*** READING TEXT ***

Personal information
- Full name: Dmitri Andreyevich Sasin
- Date of birth: 21 August 1996 (age 29)
- Place of birth: Kemerovo, Russia
- Height: 1.74 m (5 ft 8+1⁄2 in)
- Positions: Midfielder; forward;

Team information
- Current team: Sokol Saratov
- Number: 77

Youth career
- 2012–2013: FC Kemerovo

Senior career*
- Years: Team / Apps / (Gls)
- 2013–2020: Tom Tomsk / 84 / (2)
- 2014–2016: → Tom-2 Tomsk / 44 / (8)
- 2020–2021: Slutsk / 39 / (9)
- 2022–2023: Akron Tolyatti / 33 / (1)
- 2023–2025: Sokol Saratov / 63 / (6)
- 2025: Rotor Volgograd / 14 / (1)
- 2026–: Sokol Saratov / 12 / (0)

*** End of READING TEXT ***

* [EXERCISE INSTRUCTIONS]
(a) According to the player profile, where was Dmitri Andreyevich Sasin born?
(b) Pick up the player profile after its last line and continue it.
The data that comes next is separate material and has no connection to the player profile.

*** ENTRIES SUPPLIED ***

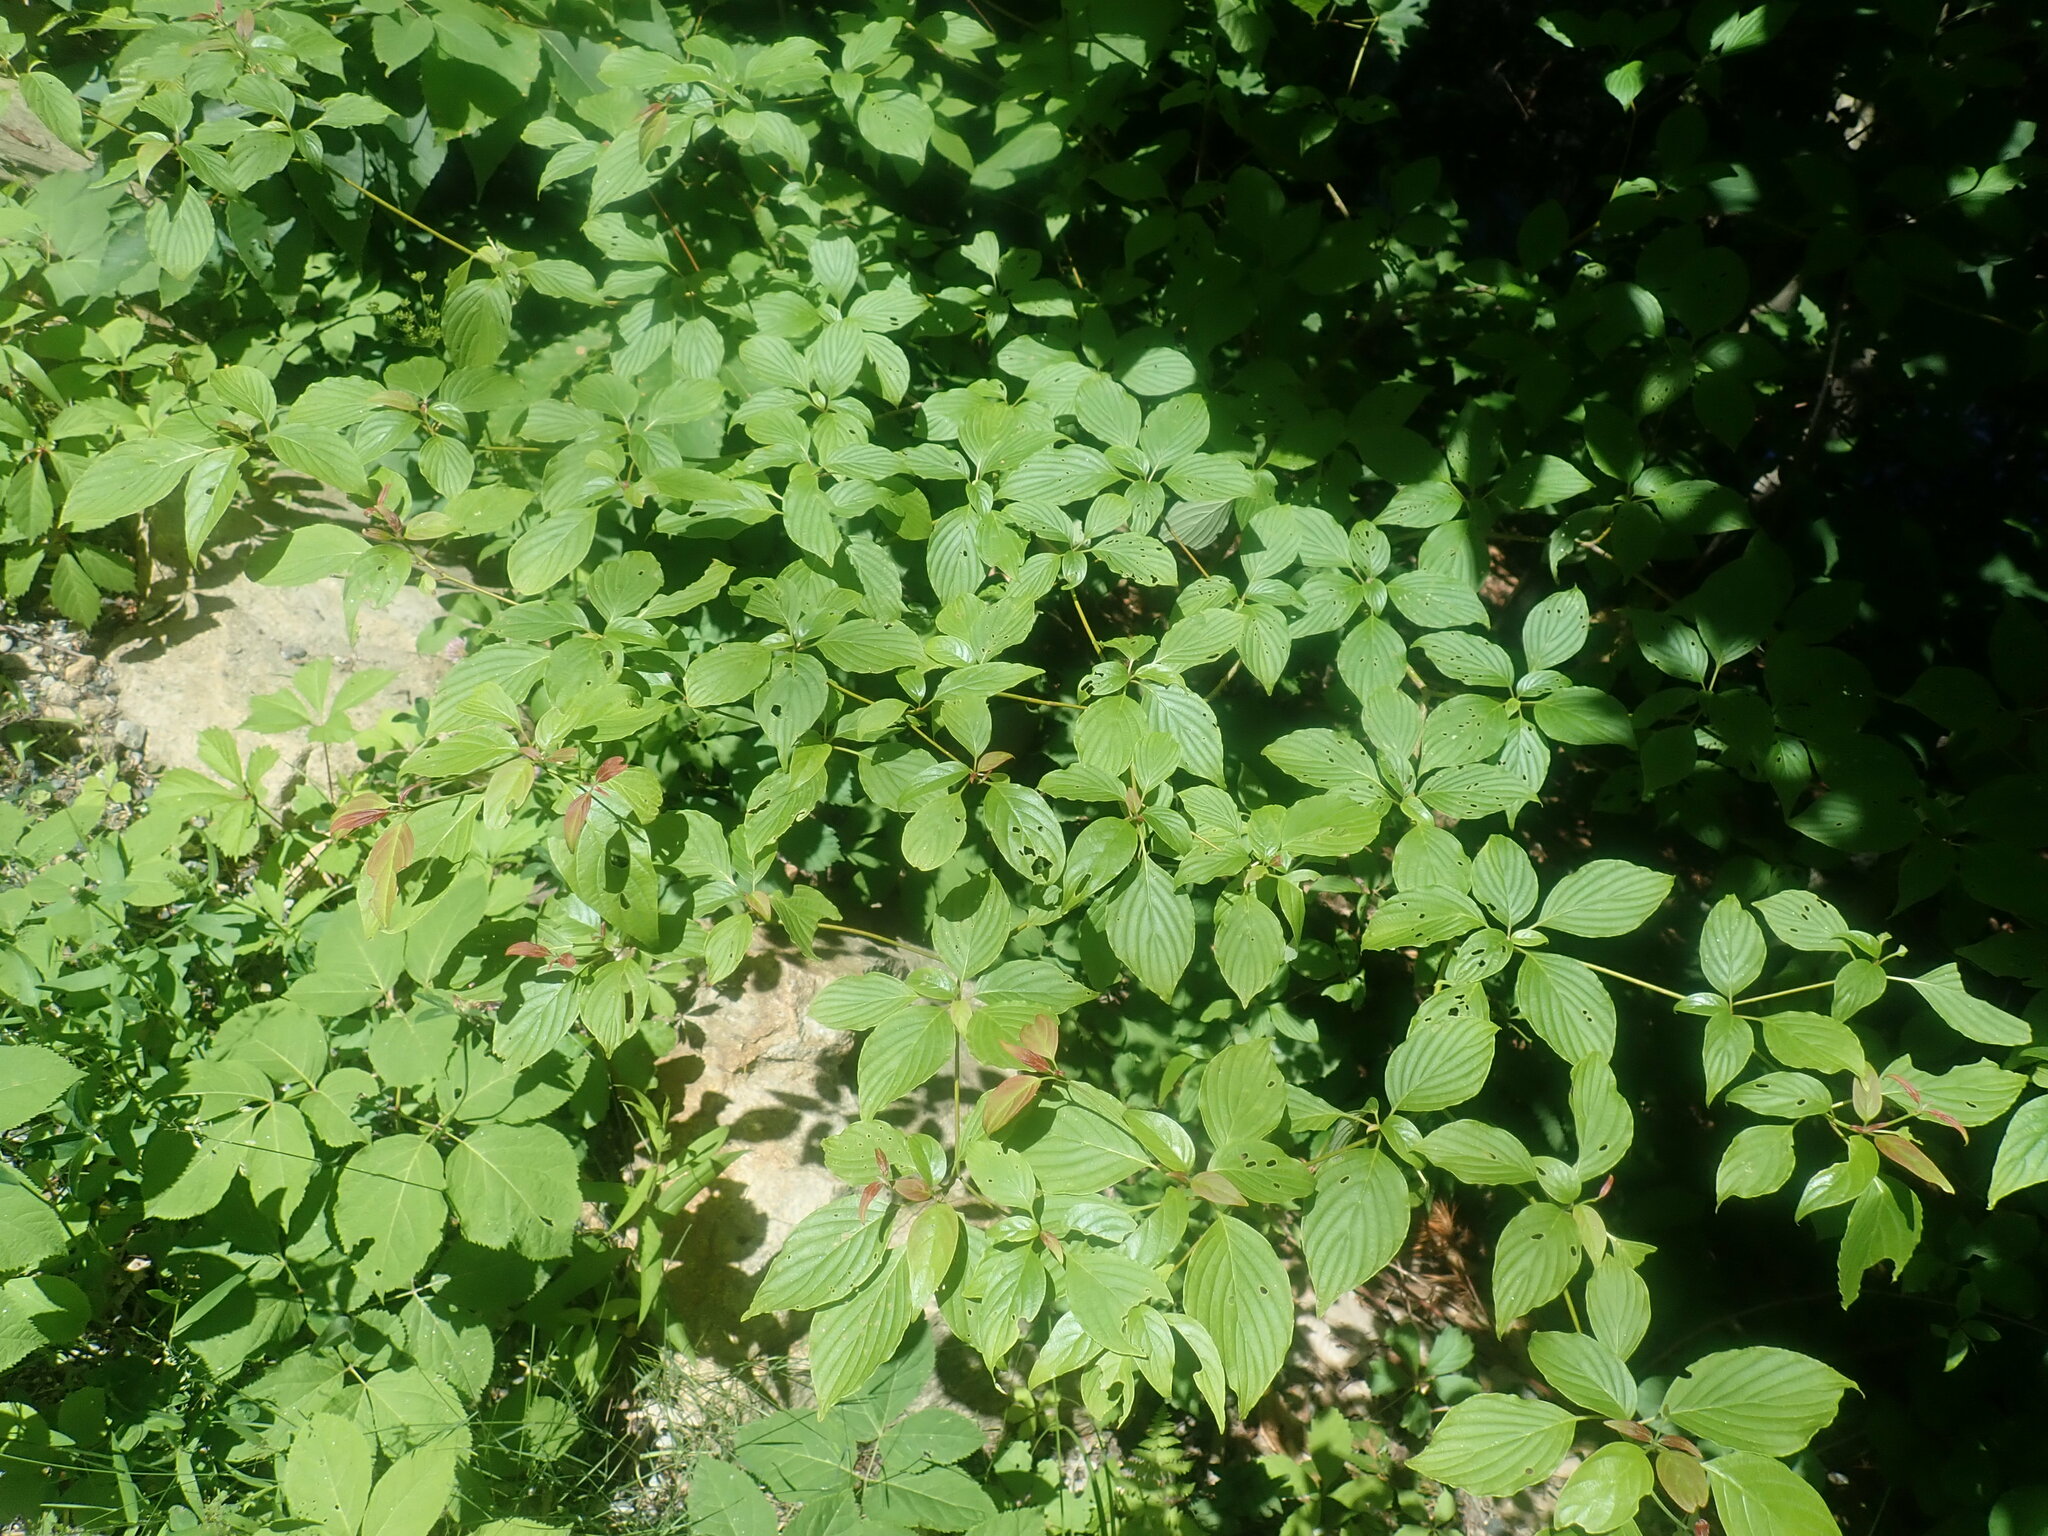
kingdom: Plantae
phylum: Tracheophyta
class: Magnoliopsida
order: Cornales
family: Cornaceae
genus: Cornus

*** End of ENTRIES SUPPLIED ***
*** ENTRIES SUPPLIED ***

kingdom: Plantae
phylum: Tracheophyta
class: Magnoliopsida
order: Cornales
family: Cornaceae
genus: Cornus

*** End of ENTRIES SUPPLIED ***
*** ENTRIES SUPPLIED ***

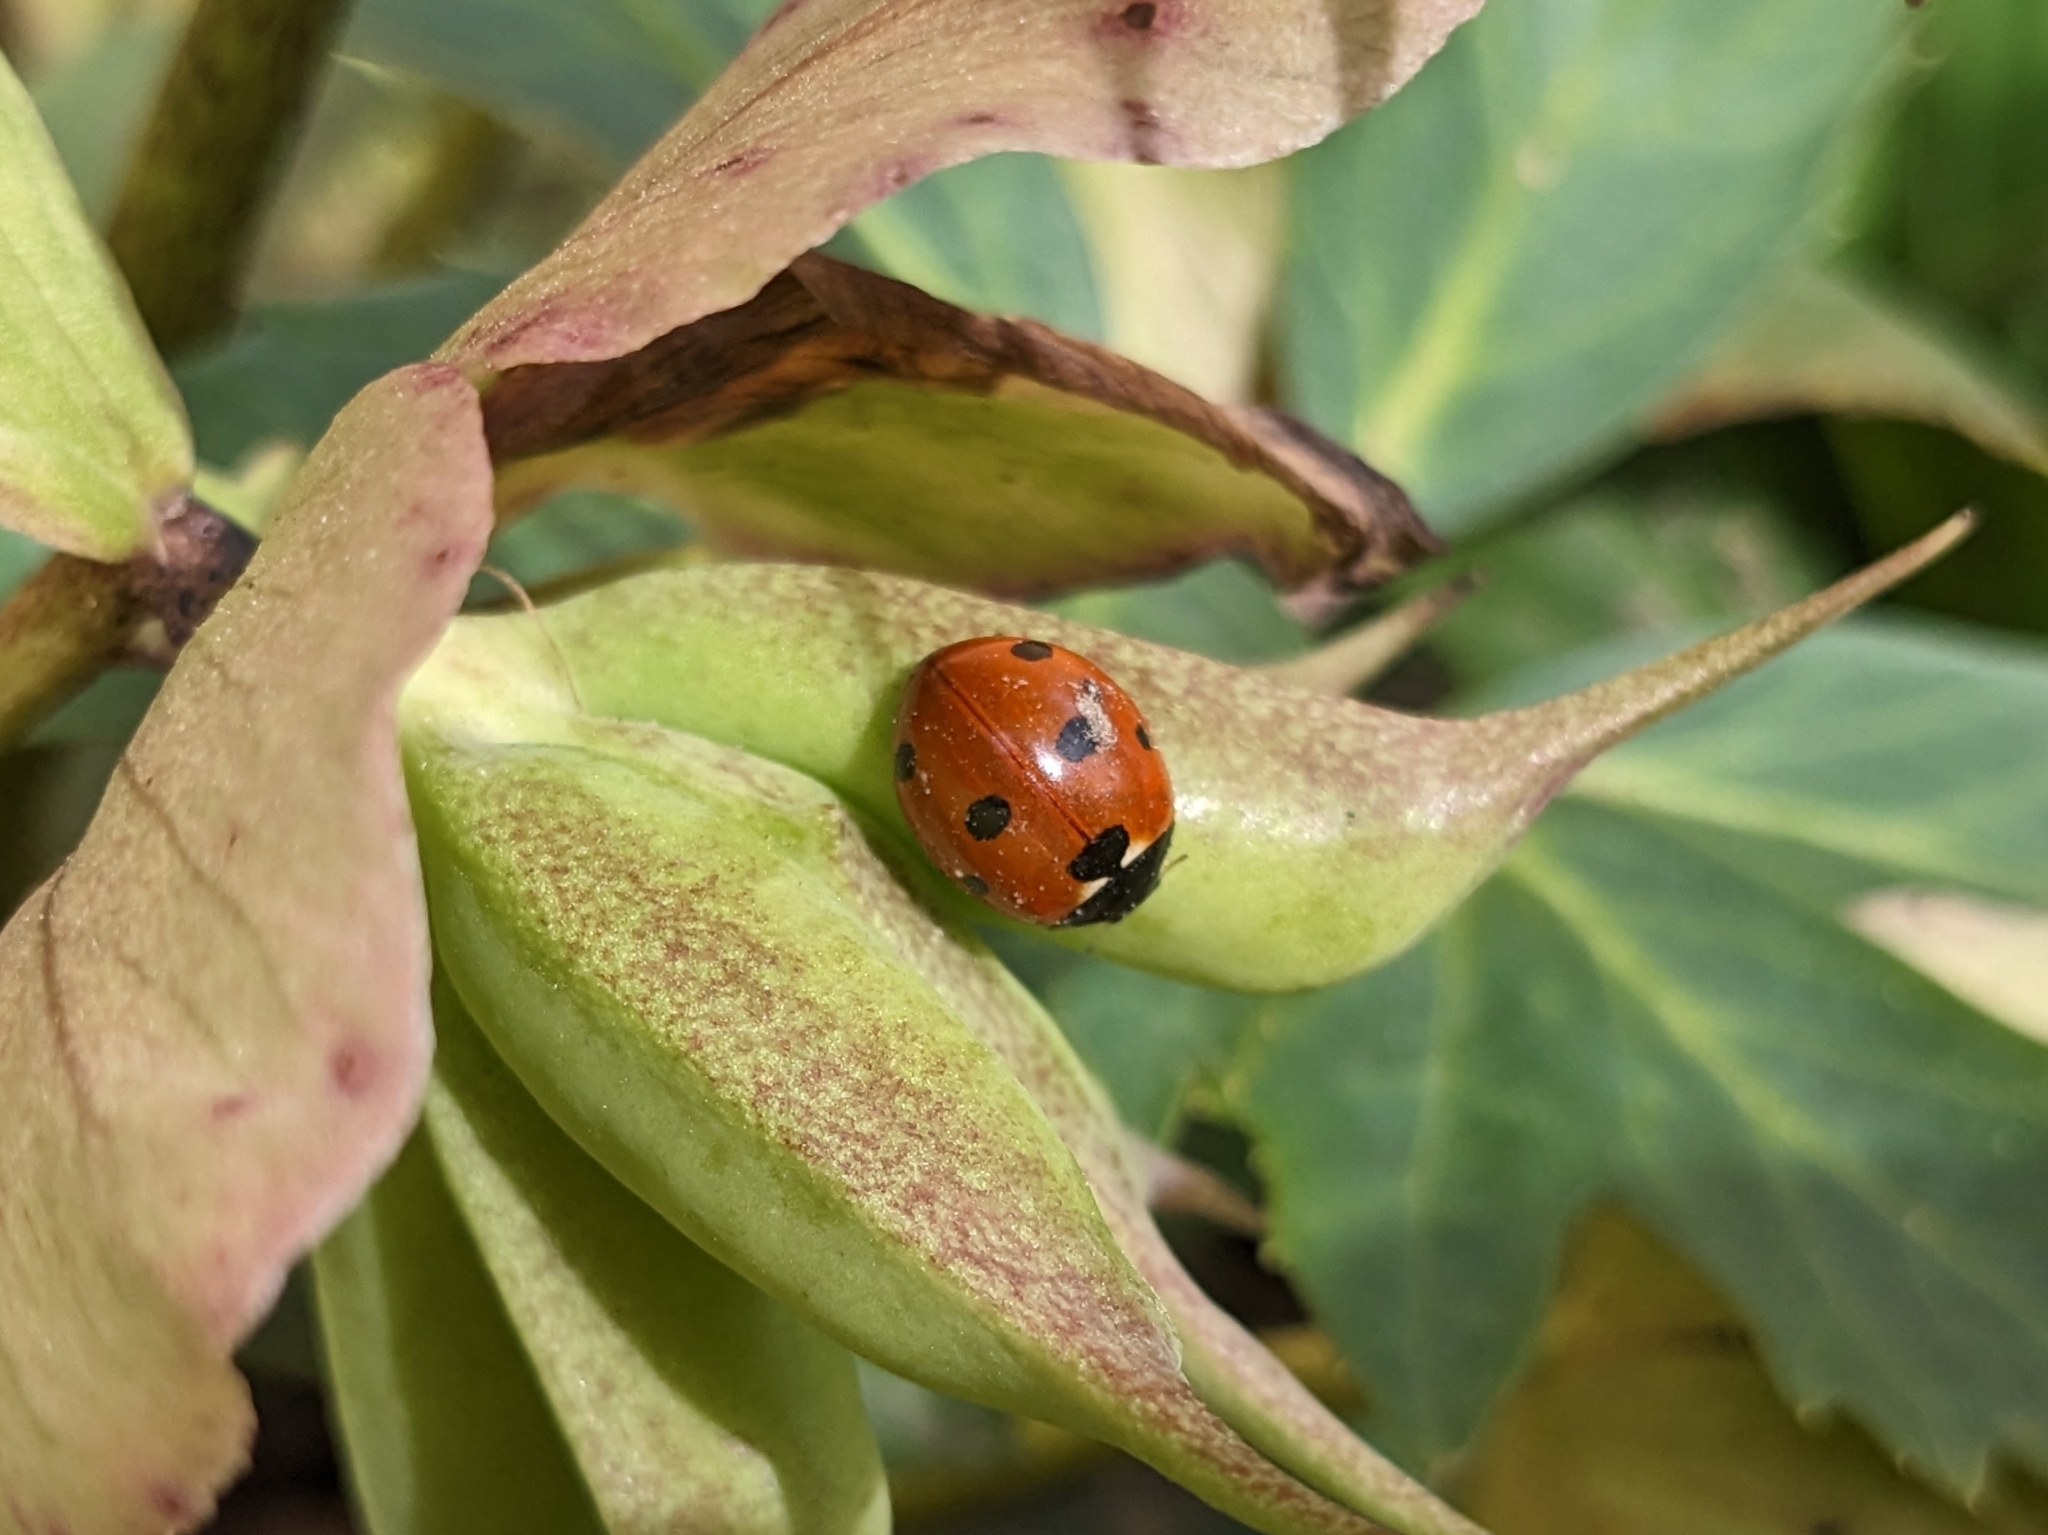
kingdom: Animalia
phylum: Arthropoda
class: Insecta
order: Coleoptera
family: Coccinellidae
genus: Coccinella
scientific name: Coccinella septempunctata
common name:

*** End of ENTRIES SUPPLIED ***

* [ANSWERS TO THE PROBLEMS]
(a) Kemerovo, Russia.

(b)
= Dmitri Sasin =

Russian footballer

Dmitri Andreyevich Sasin (Дмитрий Андреевич Сасин; born 21 August 1996) is a Russian football player who plays for Sokol Saratov.

==Club career==
He made his professional debut in the Russian Professional Football League for Tom-2 Tomsk on 19 July 2014 in a game against Yakutiya Yakutsk.

He made his Russian Premier League debut for Tom Tomsk on 3 March 2017 in a game against Rostov.